Much is made of the place’s isolated oral culture, how sitting around the kitchen table telling yarns instead of growing fat and stupid before the TV has enabled the traditions and old stories to
stay alive. I believe it’s as much because they find the whole thing so profoundly funny, in a black sort of way, that they just have to laugh. It is deeply therapeutic. Think of it as a glorious, profane celebration of existence. For out of these shared stories the pulse of life can be heard, like a drumbeat through time.

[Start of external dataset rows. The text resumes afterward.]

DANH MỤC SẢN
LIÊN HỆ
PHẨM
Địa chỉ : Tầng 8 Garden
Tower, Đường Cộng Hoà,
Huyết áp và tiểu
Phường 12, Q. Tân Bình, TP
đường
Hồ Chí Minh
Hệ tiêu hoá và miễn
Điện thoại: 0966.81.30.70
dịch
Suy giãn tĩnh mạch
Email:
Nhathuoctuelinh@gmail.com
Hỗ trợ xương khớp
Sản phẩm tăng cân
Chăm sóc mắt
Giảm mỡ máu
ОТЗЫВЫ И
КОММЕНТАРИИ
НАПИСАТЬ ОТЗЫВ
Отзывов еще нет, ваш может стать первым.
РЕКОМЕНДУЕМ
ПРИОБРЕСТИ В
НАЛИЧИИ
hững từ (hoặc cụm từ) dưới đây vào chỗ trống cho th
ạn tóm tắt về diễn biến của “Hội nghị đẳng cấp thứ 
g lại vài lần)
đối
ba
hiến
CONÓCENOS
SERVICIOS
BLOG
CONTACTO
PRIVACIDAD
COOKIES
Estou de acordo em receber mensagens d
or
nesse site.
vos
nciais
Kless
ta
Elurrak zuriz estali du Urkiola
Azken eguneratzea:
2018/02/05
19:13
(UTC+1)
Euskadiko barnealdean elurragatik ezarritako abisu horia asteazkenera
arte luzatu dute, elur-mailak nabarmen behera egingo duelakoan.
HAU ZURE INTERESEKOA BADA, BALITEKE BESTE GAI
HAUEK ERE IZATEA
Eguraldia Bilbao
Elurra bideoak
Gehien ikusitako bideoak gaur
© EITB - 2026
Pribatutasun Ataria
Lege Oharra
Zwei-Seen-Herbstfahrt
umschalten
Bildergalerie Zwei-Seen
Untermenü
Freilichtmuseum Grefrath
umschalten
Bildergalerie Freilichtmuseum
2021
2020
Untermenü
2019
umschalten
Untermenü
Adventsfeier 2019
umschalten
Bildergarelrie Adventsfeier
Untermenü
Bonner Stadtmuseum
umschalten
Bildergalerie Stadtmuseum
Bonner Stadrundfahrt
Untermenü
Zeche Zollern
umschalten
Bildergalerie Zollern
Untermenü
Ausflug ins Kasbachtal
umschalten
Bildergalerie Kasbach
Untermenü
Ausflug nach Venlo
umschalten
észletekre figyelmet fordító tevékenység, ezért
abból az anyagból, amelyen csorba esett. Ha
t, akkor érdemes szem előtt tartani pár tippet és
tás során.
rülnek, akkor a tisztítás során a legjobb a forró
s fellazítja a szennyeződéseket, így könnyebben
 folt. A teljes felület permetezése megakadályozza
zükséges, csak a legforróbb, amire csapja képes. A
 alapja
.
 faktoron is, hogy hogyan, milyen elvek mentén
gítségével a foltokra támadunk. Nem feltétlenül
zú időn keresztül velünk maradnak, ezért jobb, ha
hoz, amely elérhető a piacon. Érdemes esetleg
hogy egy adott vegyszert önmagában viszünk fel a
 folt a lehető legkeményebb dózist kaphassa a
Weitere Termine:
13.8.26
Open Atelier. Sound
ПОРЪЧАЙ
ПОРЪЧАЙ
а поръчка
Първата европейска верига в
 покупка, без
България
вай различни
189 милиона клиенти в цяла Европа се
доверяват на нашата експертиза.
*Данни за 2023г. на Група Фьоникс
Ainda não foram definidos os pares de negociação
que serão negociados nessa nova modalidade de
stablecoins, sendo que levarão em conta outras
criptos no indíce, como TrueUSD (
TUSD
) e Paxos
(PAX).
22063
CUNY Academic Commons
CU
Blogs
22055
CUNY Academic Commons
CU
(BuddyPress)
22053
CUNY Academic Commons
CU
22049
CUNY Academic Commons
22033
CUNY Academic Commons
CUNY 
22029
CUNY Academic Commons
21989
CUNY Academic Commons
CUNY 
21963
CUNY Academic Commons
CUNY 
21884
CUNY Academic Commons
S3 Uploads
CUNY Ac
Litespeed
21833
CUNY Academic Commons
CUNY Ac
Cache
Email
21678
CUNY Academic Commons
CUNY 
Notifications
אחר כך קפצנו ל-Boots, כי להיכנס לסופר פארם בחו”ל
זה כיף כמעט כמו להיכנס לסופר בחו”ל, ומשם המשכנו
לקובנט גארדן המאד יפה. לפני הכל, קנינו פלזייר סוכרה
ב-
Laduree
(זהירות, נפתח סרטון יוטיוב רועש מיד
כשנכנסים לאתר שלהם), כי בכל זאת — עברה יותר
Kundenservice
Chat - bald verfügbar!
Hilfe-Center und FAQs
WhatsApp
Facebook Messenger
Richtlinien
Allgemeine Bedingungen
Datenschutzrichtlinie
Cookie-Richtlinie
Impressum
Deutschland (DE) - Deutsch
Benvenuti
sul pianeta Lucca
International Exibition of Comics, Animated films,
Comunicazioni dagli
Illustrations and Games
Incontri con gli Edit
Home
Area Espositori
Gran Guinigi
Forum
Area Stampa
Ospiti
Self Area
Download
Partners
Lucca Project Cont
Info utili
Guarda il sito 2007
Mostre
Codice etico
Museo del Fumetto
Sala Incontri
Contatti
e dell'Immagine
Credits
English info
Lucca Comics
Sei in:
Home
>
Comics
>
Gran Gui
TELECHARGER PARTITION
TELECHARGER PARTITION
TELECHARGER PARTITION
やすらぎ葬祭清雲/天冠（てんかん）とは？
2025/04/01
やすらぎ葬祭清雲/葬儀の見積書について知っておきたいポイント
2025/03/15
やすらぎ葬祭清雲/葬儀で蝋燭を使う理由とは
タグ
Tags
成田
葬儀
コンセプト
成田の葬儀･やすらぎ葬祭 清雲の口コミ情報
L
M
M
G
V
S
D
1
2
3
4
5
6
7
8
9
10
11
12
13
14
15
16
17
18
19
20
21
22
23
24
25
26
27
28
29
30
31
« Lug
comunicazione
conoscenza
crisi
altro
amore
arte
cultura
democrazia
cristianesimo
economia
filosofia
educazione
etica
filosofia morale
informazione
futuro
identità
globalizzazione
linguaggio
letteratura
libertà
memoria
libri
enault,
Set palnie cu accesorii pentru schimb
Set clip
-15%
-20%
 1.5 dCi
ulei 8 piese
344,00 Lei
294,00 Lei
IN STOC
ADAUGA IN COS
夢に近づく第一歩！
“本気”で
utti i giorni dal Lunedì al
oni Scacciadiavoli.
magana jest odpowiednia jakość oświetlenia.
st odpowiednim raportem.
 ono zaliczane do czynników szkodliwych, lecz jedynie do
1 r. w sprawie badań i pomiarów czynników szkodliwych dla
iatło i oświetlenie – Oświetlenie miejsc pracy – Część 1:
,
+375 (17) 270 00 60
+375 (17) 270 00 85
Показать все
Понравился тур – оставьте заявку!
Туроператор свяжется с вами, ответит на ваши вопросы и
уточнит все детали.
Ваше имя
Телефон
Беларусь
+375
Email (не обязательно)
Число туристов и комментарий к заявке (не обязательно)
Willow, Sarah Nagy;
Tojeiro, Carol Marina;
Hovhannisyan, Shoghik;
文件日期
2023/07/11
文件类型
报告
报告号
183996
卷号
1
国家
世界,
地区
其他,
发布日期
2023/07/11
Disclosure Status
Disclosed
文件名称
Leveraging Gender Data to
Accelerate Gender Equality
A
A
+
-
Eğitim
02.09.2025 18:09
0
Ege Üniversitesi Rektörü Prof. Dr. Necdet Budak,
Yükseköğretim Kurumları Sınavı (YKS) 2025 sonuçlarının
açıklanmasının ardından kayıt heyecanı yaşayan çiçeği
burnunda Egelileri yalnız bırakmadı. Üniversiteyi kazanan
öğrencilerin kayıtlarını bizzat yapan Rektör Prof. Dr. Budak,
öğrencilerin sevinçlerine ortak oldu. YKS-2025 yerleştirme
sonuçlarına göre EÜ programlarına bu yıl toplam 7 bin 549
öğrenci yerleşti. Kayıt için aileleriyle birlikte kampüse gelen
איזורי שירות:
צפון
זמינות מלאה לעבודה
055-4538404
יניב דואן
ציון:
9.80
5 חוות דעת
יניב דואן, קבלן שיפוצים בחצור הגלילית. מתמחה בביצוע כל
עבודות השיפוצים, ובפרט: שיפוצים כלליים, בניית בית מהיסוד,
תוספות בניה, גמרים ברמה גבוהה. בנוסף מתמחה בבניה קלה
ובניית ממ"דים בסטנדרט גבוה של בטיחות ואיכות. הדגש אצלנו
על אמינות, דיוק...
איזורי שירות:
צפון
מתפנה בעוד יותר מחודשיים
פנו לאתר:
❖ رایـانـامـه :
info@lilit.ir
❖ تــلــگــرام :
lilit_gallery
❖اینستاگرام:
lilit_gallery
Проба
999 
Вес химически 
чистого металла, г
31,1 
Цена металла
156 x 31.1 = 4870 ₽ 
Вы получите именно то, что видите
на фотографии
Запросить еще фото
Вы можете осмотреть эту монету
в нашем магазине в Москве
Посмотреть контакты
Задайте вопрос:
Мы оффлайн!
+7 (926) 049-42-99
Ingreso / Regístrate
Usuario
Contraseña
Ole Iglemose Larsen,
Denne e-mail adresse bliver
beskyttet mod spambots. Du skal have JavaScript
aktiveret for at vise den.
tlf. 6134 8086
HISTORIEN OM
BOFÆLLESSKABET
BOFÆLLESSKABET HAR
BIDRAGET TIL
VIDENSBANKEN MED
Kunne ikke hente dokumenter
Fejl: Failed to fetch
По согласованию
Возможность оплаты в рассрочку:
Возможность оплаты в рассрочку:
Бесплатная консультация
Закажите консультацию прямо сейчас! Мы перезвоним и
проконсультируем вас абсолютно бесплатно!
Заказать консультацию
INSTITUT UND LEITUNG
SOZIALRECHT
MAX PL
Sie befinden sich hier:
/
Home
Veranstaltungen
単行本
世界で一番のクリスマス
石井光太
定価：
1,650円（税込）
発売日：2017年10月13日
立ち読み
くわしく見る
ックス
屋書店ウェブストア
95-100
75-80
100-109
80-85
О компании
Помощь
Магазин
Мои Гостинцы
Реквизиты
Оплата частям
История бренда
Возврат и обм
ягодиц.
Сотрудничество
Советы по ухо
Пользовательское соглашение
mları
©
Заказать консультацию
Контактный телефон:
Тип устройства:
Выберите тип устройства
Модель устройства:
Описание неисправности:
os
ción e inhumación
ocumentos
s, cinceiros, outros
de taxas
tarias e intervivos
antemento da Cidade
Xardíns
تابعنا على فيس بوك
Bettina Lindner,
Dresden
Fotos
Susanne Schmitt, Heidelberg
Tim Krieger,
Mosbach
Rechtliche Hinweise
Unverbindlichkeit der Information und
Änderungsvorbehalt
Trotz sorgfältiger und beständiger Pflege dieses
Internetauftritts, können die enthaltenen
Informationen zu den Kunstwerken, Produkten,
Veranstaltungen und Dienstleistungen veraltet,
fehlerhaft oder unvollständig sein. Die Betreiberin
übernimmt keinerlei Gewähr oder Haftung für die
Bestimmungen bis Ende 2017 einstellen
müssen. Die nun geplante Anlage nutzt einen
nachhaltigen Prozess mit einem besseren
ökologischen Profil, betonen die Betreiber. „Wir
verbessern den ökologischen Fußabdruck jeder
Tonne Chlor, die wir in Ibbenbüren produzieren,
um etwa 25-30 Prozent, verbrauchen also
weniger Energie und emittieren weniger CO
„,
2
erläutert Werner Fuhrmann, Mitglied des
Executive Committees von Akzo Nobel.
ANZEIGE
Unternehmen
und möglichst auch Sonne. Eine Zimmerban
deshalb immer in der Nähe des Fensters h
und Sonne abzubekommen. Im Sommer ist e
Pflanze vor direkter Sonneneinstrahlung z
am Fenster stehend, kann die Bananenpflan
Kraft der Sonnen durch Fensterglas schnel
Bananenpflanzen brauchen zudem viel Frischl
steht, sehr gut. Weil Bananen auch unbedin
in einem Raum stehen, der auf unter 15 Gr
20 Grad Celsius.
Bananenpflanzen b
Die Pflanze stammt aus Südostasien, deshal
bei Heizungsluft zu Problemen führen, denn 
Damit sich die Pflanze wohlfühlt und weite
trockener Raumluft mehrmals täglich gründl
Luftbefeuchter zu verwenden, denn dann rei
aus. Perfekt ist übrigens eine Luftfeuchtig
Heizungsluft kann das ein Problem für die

My brother and I grew up hearing stories about our family’s island. We heard stories about cave-ins and colliery strikes, about the company store, owned by the British Empire Steel Corporation, which owned everything you ate and wore, even the house where you lived, about struggling to stay off the dole during the Depression years and about the cooperative movement, which my great-grandfather helped spawn so that the miners and their families could take a bit of control over their lives. We heard about magnificent athletes, of shell-shocked war veterans wandering the streets and the locals who left to make it big. We heard stories of murder, betrayal and just plain bad luck. We heard about the striking miners who built an effigy of my grandfather, complete with the long fur coat he used to wear as an inspector in the colliery and draped with an R.I.P. sign as a warning. We heard of the old country club behind the Sydney Mines police department where the English-born miners and their families met for a few pints and to sing the old dance-hall songs. We heard about the bootleg coal mines—essentially holes dug in people’s cellars—and Freddy Lewis, the coal company cop who would peer into basements on the lookout for wrongdoing. About Murphys 49, the famous moonshine made out in Reserve Mines. About the
semi-pro baseball players who roomed at my grandparents’ home. And about Senator’s Corner in Glace Bay, where Commercial St., Union St., Main St. and Upper Main St. all converged, where during the war years the townsfolk gathered to gossip each night and where every day my grandfather picked up his Boston
Post
and walked the six blocks home without lifting his head from the paper.